David Daiches wrote:

The picture of the slow disintegration of the meeting, of the embarrassment of the Jacobites when faced with the problem of reconciling their fierce protestations of loyalty to the House of Stuart with the realities of their present situation, is brilliantly done. The scene is one of the finest in Scott. The two worlds are finally brought together, and the romantic one disintegrates.

The early parts of the novel are in epistolary form consisting of letters between Darsie Latimer and Alan Fairford, or between Darsie and Saunders Fairford (Alan's father). It changes to third person narration from the court case where Alan represents Peter Peebles. The remainder of the novel is mostly third person, with some extracts from the journal of Darsie Latimer.

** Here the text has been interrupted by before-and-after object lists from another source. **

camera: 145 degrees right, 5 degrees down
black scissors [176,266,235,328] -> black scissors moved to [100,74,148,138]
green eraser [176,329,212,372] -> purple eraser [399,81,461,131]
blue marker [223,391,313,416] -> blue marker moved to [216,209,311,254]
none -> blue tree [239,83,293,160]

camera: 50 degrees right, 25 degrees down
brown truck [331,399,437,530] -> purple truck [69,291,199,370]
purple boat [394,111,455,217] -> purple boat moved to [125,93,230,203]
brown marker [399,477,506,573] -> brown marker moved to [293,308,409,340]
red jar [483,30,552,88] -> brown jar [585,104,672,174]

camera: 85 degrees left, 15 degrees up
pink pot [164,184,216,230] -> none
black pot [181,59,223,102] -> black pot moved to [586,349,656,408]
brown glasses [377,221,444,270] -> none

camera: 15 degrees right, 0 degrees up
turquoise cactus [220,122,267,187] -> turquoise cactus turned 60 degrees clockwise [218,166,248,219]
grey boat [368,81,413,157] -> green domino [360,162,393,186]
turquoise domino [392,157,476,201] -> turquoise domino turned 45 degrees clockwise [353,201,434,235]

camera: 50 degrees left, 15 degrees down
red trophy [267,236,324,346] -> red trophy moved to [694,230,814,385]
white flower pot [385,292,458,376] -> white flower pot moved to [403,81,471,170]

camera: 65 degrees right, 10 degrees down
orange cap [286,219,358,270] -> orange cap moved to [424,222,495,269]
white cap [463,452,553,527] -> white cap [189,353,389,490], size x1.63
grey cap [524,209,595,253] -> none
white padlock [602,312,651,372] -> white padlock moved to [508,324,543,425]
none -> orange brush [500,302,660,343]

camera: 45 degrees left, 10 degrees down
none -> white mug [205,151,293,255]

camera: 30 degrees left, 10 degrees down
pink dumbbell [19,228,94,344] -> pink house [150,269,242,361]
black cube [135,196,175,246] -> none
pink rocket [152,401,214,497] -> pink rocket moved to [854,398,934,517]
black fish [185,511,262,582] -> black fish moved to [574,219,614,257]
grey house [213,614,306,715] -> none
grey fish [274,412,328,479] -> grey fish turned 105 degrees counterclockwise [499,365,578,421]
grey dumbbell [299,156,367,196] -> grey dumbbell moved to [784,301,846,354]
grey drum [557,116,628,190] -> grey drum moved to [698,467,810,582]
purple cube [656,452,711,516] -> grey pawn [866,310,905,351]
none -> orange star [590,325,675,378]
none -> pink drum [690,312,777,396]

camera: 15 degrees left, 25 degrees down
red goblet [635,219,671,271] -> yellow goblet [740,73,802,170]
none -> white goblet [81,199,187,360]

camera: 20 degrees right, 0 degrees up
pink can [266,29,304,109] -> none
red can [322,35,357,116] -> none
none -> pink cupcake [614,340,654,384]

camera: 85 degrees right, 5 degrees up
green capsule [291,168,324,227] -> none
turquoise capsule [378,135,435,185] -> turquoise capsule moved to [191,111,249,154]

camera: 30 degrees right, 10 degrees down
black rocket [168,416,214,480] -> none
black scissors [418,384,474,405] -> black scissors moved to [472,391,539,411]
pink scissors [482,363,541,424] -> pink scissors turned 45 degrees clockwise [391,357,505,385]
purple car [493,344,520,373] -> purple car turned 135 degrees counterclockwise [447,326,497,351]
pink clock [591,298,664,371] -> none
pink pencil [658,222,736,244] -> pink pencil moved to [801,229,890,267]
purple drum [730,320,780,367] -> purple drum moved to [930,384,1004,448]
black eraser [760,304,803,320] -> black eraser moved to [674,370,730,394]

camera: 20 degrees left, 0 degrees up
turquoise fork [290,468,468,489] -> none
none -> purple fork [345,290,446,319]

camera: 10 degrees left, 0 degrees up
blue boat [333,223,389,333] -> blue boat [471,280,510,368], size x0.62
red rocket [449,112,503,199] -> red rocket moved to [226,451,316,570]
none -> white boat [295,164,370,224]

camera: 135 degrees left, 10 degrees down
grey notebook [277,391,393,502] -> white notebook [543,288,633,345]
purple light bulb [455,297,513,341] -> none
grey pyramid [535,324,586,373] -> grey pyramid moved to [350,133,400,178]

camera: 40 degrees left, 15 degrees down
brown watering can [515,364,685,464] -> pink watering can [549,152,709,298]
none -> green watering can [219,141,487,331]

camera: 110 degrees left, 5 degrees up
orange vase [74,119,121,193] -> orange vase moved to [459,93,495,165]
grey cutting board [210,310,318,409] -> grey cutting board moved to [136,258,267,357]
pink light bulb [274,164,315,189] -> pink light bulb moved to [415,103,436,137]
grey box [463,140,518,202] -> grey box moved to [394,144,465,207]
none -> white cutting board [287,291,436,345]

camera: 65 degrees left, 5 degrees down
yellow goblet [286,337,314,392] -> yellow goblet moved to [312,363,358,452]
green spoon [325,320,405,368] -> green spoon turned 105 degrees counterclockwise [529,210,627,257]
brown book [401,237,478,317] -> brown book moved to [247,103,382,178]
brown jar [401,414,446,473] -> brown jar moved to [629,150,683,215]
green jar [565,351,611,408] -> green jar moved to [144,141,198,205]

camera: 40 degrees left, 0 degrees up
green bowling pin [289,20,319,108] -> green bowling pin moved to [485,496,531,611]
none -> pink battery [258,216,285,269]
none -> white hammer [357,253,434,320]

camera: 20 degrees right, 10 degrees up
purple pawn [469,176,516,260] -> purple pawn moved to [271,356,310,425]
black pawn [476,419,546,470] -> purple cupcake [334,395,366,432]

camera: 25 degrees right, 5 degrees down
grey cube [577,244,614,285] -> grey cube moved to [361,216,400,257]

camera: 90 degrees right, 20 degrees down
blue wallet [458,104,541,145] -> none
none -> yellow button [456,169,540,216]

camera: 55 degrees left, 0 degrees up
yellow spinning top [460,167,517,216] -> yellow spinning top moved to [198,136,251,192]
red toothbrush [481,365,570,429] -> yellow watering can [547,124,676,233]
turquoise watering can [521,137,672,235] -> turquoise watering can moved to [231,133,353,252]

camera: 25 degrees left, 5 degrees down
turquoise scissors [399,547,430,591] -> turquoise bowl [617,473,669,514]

One of the major highlights of the novel is "Wandering Willie's Tale", which occurs in the epistolary section. Wandering Willie is a wandering musician and the narrator of the tale. It is a ghost story with the climax being an encounter between Willie's grandfather, Steenie Steenson and the ghost of his landlord Robert Redgauntlet (Hugh's grandfather). All of the supernatural events have rational explanations which Willie mentions but vehemently denies.

==Adaptations==
- A television miniseries in six episodes was shown in 1959. It starred Tom Fleming as Redgauntlet, Terry Baker as Nixon, Donald Douglas as Darsie, John Cairney as Alan, and Claire Nielson as Lilias.
- Another miniseries was shown in 1970. It starred Jack Watson as Redgauntlet, Roddy McMillan as Nixon, James Grant as Darsie, Andrew Robertson as Alan, and Isobel Black as Lilias.
- On March 19, 1982, the CBC Radio series Nightfall aired an adaptation of Wandering Willie's Tale entitled "From My Appointed Place Below", written by John Douglas.
- In 2014 BBC Radio 4 broadcast a loose adaptation as part of its The Great Scott series (three plays based on Scott's novels, with David Tennant narrating as Scott). Set in an independent Scotland in 2035, Redgauntlet (played by Forbes Masson) and allies are revolutionaries fighting for reunification of the UK.